Serbuan produk-produk asal negeri Tirai Bambu tersebut diakui oleh para produsen lokal merupakan ancaman yang cukup serius bagi kelangsungan hidup produk-produk dalam negeri. Apalagi dengan diberlakukannya FTA ASEAN-Cina mulai Januari tahun ini.
“Dengan diturunkannya bea masuk impor sesuai perjanjian FTA ASEAN-Cina itu, bisa dipastikan bakal makin banyak lagi produk-produk Cina yang masuk ke Indonesia. Sebelumnya saja sudah banyak, meski pajak masuknya masih tinggi. Apalagi sekarang,” lanjut bos PT Marconrindo Utama, produsen knalpot merek R9 ini.
Kekhawatiran ASP3MI itu bukan tanpa alasan. Pasalnya, barang-barang Cina terkenal dengan murahnya. “Meski dari segi kualitas jauh di bawah produk lokal, orang kita banyak juga yang terpikat membeli komponen dari Cina itu karena pertimbangan harga tadi,” tambah Sjafri.
AUDIO
Kalau kalangan aksesori motor mulai pasang kuda-kuda, pemain audio Tanah Air melihatnya belumlah mengkhawatirkan. Justru, buat pemain audio kelas kakap, bisa menurunkan cost lantaran impor audio secara utuh dari Cina bisa terpangkas biayanya.
Sebut saja merek Roger’s Car Audio milik PT Multi Mayaka (MM) di kawasan industri Pulogadung, Jaktim. Menurut Simon Hendiawan, sales manager MM, pihaknya belum lama mendatangkan langsung produk Roger’s dari Cina secara resmi.
“Tapi kebijakan bea masuk nol persen belum terealisasi,” tandas pria yang bulan ini merayakan hari kelahirannya itu.
Menurut Simon, jika nanti benar-benar diberlakukan bea masuk barang impor dari Cina sebesar nol persen, kemungkinan besar akan berimbas langsung pada produk yang harganya di bawah Rp 1 juta.

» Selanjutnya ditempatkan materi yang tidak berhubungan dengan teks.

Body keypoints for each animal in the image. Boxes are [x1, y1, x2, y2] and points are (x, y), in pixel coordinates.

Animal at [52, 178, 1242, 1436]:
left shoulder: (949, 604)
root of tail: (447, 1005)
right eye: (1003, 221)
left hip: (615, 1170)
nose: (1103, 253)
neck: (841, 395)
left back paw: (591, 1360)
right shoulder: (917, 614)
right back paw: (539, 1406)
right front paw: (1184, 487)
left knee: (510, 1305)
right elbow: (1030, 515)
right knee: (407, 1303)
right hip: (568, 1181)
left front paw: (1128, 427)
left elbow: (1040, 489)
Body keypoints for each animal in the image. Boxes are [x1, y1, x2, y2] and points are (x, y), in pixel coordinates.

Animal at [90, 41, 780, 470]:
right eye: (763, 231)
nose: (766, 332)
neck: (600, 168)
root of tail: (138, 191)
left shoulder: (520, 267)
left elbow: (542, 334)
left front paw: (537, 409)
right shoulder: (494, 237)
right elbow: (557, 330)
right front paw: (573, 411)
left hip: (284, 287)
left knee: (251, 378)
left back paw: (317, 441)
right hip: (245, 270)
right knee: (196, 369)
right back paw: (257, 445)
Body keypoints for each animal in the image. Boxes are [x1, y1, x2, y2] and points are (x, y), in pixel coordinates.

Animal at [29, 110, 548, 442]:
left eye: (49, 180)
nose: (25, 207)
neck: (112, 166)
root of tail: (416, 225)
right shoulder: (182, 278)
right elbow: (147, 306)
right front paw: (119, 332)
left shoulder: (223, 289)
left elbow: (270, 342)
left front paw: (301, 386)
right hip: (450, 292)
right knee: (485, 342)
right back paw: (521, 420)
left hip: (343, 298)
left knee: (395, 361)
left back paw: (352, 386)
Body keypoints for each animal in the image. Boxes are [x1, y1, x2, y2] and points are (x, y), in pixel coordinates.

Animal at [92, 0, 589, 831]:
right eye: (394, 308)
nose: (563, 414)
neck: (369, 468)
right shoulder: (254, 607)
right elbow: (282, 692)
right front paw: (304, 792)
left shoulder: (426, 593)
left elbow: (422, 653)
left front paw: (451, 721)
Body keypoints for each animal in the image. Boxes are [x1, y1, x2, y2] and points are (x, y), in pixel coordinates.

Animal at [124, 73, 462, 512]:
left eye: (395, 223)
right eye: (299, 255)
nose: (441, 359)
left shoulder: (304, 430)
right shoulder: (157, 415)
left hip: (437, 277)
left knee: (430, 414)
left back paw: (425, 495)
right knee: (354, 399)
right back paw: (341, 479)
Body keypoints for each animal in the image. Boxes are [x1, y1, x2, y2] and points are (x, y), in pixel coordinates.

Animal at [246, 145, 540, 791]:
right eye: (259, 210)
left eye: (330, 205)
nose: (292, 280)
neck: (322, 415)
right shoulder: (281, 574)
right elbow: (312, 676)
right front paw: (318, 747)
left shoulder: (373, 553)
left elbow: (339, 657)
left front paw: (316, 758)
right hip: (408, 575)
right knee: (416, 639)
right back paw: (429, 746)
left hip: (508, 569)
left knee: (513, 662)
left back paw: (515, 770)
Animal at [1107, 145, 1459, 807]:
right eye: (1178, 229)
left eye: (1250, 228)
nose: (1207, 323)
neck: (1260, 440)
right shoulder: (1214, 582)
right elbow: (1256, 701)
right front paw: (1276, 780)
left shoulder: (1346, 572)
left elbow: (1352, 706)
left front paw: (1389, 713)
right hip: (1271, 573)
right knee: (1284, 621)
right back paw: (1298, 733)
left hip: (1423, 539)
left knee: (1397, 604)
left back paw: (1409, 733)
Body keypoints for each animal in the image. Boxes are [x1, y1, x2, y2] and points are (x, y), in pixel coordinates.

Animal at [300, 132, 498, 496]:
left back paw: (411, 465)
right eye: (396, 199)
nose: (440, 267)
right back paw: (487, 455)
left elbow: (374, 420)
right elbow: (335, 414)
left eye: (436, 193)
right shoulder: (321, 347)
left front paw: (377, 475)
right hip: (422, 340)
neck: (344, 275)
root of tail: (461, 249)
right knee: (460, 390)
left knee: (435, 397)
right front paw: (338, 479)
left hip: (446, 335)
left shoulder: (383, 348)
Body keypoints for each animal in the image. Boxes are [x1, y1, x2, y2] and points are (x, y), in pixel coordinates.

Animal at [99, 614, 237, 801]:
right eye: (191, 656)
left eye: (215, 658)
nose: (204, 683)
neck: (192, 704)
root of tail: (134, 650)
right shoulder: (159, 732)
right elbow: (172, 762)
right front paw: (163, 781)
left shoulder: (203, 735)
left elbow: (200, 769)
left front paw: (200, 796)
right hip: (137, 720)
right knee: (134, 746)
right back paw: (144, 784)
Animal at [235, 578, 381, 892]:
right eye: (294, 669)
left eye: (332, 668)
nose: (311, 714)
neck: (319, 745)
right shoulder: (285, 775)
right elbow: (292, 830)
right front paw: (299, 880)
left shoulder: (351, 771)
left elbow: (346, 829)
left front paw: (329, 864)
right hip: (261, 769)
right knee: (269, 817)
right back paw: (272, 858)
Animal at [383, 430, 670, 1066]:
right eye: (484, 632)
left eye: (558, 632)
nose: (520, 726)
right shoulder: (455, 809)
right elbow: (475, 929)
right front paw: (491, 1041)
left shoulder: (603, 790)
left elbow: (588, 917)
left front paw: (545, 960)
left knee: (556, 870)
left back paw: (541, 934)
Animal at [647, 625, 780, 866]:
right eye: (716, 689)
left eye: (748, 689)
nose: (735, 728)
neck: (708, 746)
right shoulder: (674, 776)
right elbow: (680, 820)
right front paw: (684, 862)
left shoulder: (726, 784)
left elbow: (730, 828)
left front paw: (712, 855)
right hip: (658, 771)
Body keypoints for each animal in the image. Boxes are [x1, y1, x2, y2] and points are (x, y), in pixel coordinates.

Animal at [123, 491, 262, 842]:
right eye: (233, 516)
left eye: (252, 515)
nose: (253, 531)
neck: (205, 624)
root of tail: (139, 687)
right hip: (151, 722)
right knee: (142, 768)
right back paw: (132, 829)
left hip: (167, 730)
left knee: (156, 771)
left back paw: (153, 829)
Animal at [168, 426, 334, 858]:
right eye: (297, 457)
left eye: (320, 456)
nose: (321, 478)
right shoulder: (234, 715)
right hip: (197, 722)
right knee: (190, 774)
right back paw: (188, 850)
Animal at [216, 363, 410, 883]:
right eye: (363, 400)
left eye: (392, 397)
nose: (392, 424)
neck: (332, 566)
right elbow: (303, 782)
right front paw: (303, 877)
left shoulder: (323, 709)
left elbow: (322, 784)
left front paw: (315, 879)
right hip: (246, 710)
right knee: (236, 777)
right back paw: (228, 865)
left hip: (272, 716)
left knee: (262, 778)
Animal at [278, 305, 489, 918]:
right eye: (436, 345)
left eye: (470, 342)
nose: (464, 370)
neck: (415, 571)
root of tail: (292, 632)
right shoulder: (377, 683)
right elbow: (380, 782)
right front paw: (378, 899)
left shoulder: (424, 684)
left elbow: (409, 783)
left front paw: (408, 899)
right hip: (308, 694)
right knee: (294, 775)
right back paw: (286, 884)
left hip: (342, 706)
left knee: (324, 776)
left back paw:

“Sebab barang seharga Rp 1 juta ke atas tetap dikenakan PPnBM (pajak pertambahan Nilai Barang Mewah) dengan tarif antara 10-25% dari harga barang,” urai pembesut Nissan Livina ini.
Namun begitu, besarnya penurunan harga untuk produk di bawah Rp 1 juta, diperkirakan tak terlampau signifikan. “Sebab pada praktiknya, meski bea masuk sudah tidak ada alias nol persen, biaya jasa kurir (handling cost) serta trade insurance tetap tak berubah,” papar Paulus Kristianto, marketing director PT Audio Plus di Meruya, Jakbar.
Kondisi tersebut memang riil, lantaran selama ini bisnis komponen car audio di Tanah Air masih banyak didominasi oleh pihak-pihak yang menggunakan metode door to door service untuk mendatangkan barang yang diimpor langsung dari Cina.
Artinya sebagian besar importir car audio lokal, masih sangat mengandalkan jasa perusahaan lain yang sudah mengantongi ijin impor secara resmi.
Alhasil benefit yang diharapkan dengan perjanjian FTA ini, rasanya tidak banyak terasa bagi kalangan pebisnis. Alasan klise demi persaingan harga dengan para rival, sudah jadi acuan bisnis mereka hingga saat ini. Tak pelak jasa forwarder sebagai ujung tombak praktik door to door service, masih dipercaya lebih mendatangkan keuntungan.
Kalau sudah begitu, siapa yang diuntungkan?